Starting with the line that has "right hip: (414, 693, -6)" in the records below and ending with the line that has "right ankle: (594, 598, 33)", output those lines exactly and nothing more; omit the pictures.

[[ SOURCE MATERIAL open ]]

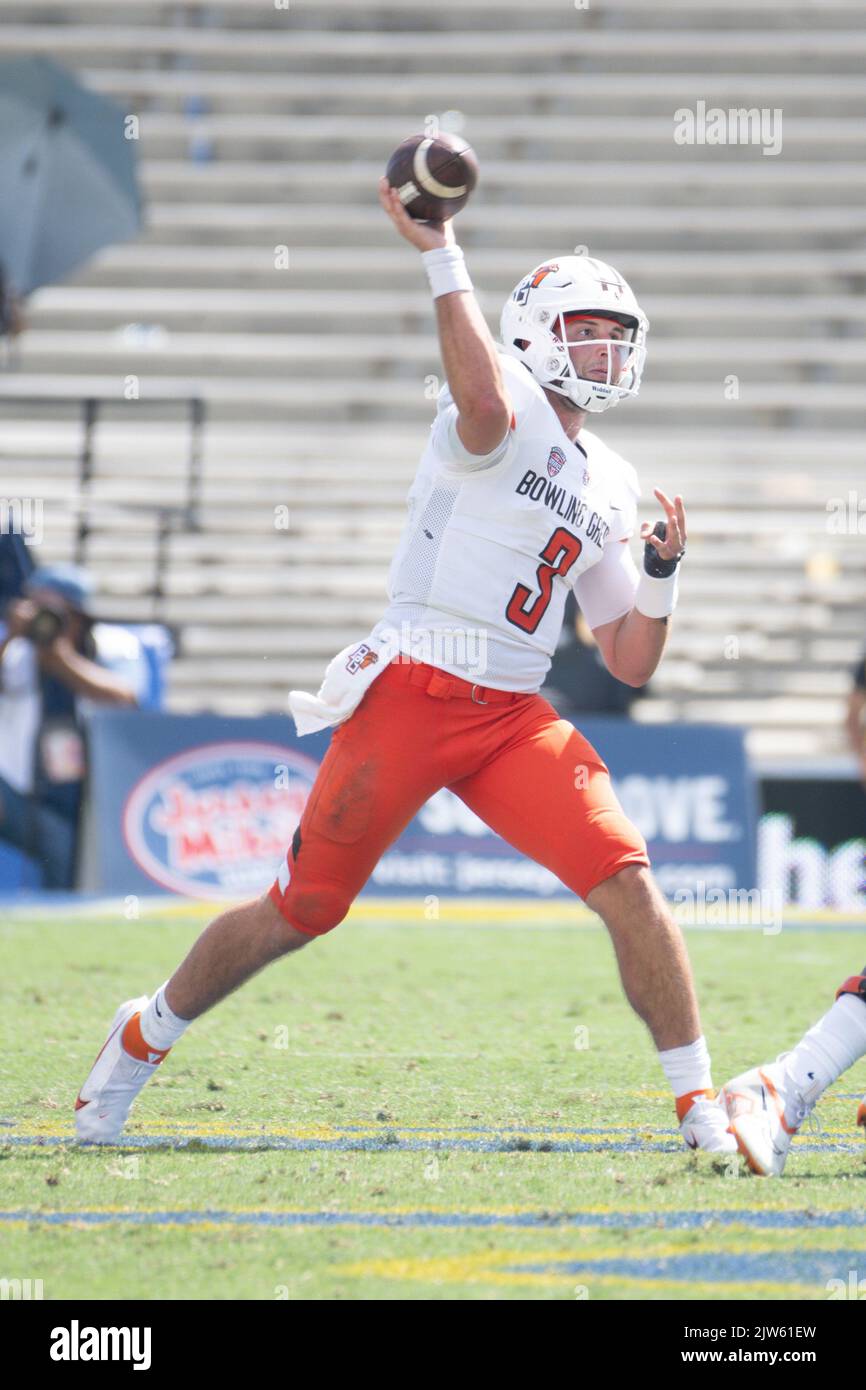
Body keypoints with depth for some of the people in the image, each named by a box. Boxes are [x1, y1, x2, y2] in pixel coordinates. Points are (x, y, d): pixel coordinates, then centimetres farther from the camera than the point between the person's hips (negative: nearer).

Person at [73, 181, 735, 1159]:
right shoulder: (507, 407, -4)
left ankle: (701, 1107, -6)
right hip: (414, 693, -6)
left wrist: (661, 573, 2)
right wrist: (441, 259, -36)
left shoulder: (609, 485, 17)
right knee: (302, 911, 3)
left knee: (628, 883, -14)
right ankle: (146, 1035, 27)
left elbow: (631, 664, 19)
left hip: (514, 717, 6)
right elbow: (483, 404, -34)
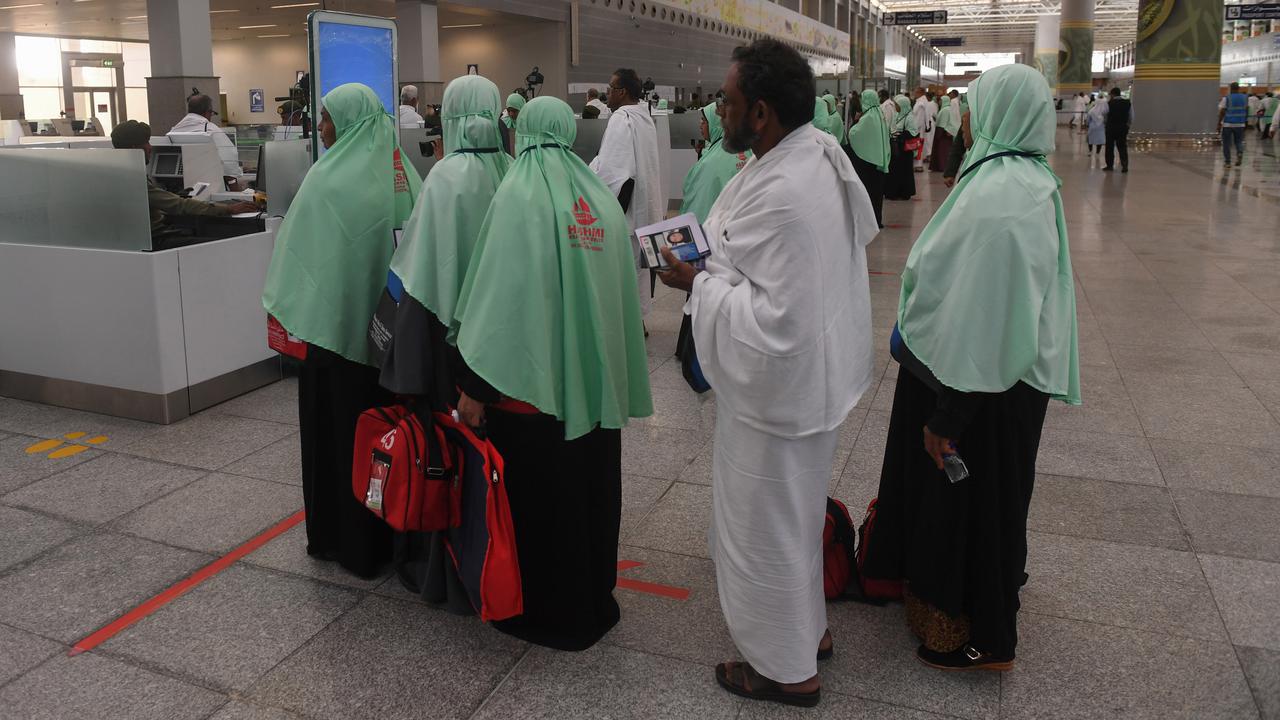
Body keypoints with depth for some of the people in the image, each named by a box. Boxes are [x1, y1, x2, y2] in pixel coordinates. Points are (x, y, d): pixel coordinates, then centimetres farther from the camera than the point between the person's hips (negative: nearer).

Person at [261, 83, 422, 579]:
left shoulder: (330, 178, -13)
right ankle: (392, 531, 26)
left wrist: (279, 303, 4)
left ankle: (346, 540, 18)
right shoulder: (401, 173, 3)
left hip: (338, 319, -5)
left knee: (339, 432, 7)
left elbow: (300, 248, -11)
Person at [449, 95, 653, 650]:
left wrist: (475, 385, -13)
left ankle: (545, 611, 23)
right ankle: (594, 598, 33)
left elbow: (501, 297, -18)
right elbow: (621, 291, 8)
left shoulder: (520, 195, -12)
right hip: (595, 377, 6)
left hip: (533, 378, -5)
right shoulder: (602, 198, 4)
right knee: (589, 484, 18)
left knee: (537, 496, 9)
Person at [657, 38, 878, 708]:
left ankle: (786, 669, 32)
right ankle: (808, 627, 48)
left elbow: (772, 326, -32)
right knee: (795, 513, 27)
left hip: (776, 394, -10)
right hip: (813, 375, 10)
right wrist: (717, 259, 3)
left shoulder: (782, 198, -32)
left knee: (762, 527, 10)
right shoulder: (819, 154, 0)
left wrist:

[[ SOURCE MATERIAL closed ]]

OUTPUT FOR THIS TASK:
right hip: (414, 693, -6)
left wrist: (661, 573, 2)
right wrist: (441, 259, -36)
left shoulder: (609, 485, 17)
right knee: (302, 911, 3)
left knee: (628, 883, -14)
right ankle: (146, 1035, 27)
left elbow: (631, 664, 19)
left hip: (514, 717, 6)
right elbow: (483, 404, -34)
Body keypoints with depth for some of the people in the image, each named by a box. Boxes are [x1, y1, x2, y2] in pixel coordinates. Points are (x, y, d): pixel coordinates, then centimetres farther from the camera than the point between the person's hips (negative: nearer).

Person at [261, 83, 422, 579]:
left shoulder: (330, 178, -13)
right ankle: (392, 531, 26)
left wrist: (279, 303, 4)
left ankle: (346, 540, 18)
right shoulder: (401, 173, 3)
left hip: (338, 319, -5)
left knee: (339, 432, 7)
left elbow: (300, 248, -11)
Person at [449, 95, 653, 650]:
left wrist: (475, 385, -13)
left ankle: (545, 611, 23)
right ankle: (594, 598, 33)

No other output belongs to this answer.